- Leader: Cho So-ang
- Founder: Cho So-ang
- Founded: 1931; 95 years ago
- Dissolved: 1950s
- Preceded by: Three Principles of the People
- Membership: Socialist Party [ko] Korea Independence Party
- Ideology: Three Principles of the People Korean nationalism Korean reunificationism Dangun nationalism Hongik Ingan Anti-communism Anti-imperialism Egalitarianism Pacifism Social democracy
- Political position: Centre-right to centre-left Big tent
- National affiliation: Provisional Government of the Republic of Korea (Before 1948), Left-Right Coalition (Since 1946)
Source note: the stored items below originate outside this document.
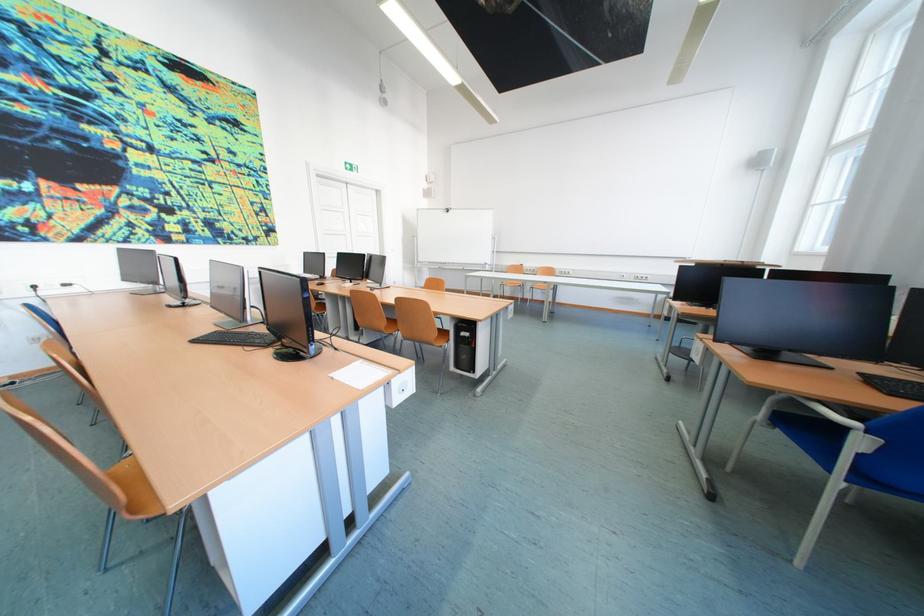
Describe the element at coordinates (236, 338) in the screenshot. I see `the black computer keyboard` at that location.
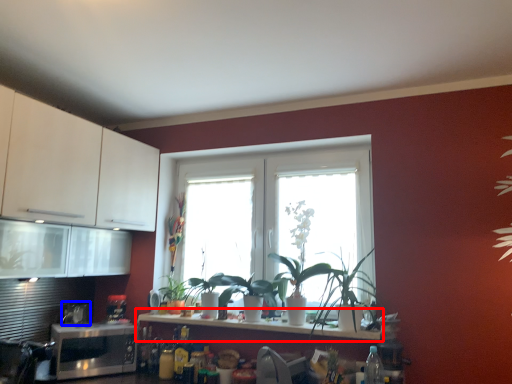
Question: Which object is further to the camera taking this photo, countertop (highlighted by a red box) or appliance (highlighted by a blue box)?

Choices:
 (A) countertop
 (B) appliance

Answer: (B)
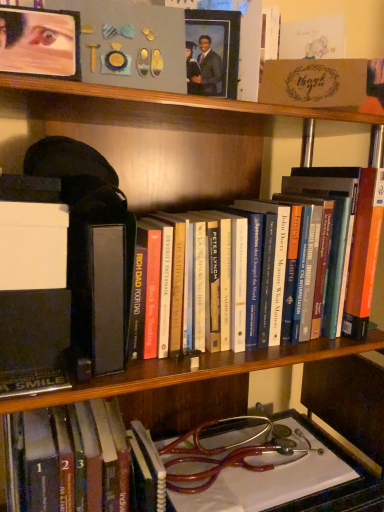
Question: Should I look upward or downward to see hardcover book at center, the second book when ordered from bottom to top?

Choices:
 (A) down
 (B) up

Answer: (B)

Question: Is hardcover book at center, the second book when ordered from bottom to top, turned away from hardcover book at center, the first book in the bottom-to-top sequence?

Choices:
 (A) no
 (B) yes

Answer: (A)

Question: Considering the relative sizes of hardcover book at center, the second book when ordered from bottom to top, and hardcover book at center, the first book in the bottom-to-top sequence, in the image provided, is hardcover book at center, the second book when ordered from bottom to top, wider than hardcover book at center, the first book in the bottom-to-top sequence,?

Choices:
 (A) no
 (B) yes

Answer: (A)

Question: From a real-world perspective, is hardcover book at center, the 1th book positioned from the top, positioned over hardcover book at center, positioned as the second book in top-to-bottom order, based on gravity?

Choices:
 (A) no
 (B) yes

Answer: (B)

Question: Can you confirm if hardcover book at center, the second book when ordered from bottom to top, is thinner than hardcover book at center, positioned as the second book in top-to-bottom order?

Choices:
 (A) no
 (B) yes

Answer: (B)

Question: From a real-world perspective, is hardcover book at center, the second book when ordered from bottom to top, positioned under hardcover book at center, the first book in the bottom-to-top sequence, based on gravity?

Choices:
 (A) no
 (B) yes

Answer: (A)

Question: Is hardcover book at center, the 1th book positioned from the top, touching matte black picture frame at upper center?

Choices:
 (A) yes
 (B) no

Answer: (B)

Question: Is hardcover book at center, the 1th book positioned from the top, in front of matte black picture frame at upper center?

Choices:
 (A) yes
 (B) no

Answer: (A)

Question: Is hardcover book at center, the second book when ordered from bottom to top, further to camera compared to matte black picture frame at upper center?

Choices:
 (A) yes
 (B) no

Answer: (B)

Question: Considering the relative positions of hardcover book at center, the 1th book positioned from the top, and matte black picture frame at upper center in the image provided, is hardcover book at center, the 1th book positioned from the top, to the left of matte black picture frame at upper center from the viewer's perspective?

Choices:
 (A) no
 (B) yes

Answer: (A)

Question: From the image's perspective, does hardcover book at center, the second book when ordered from bottom to top, appear higher than matte black picture frame at upper center?

Choices:
 (A) yes
 (B) no

Answer: (B)

Question: From a real-world perspective, does hardcover book at center, the second book when ordered from bottom to top, sit lower than matte black picture frame at upper center?

Choices:
 (A) yes
 (B) no

Answer: (A)

Question: From a real-world perspective, is matte black picture frame at upper center located beneath hardcover book at center, the first book in the bottom-to-top sequence?

Choices:
 (A) no
 (B) yes

Answer: (A)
= Three Principles of Equality =

Three Principles of Equality or Triequism is a republican and nationalist political route established and promoted by South Korean independence activist Cho So-ang since 1918, and was an ideology included in the Constitution of the Provisional Government of the Republic of Korea.

== Origin ==
This ideology was influenced by Chinese politician Sun Yat-sen's Three Principles of the People, Natural rights in Western philosophy, and Christian egalitarianism.

== Philosophy ==
Three Principles of Equality is the ideology of living an "equality" individuals and individuals, ethnicities and ethnicities, and countries and countries. Triquists value political, economic, and educational equality and support anti-imperialist and pacifist diplomacy.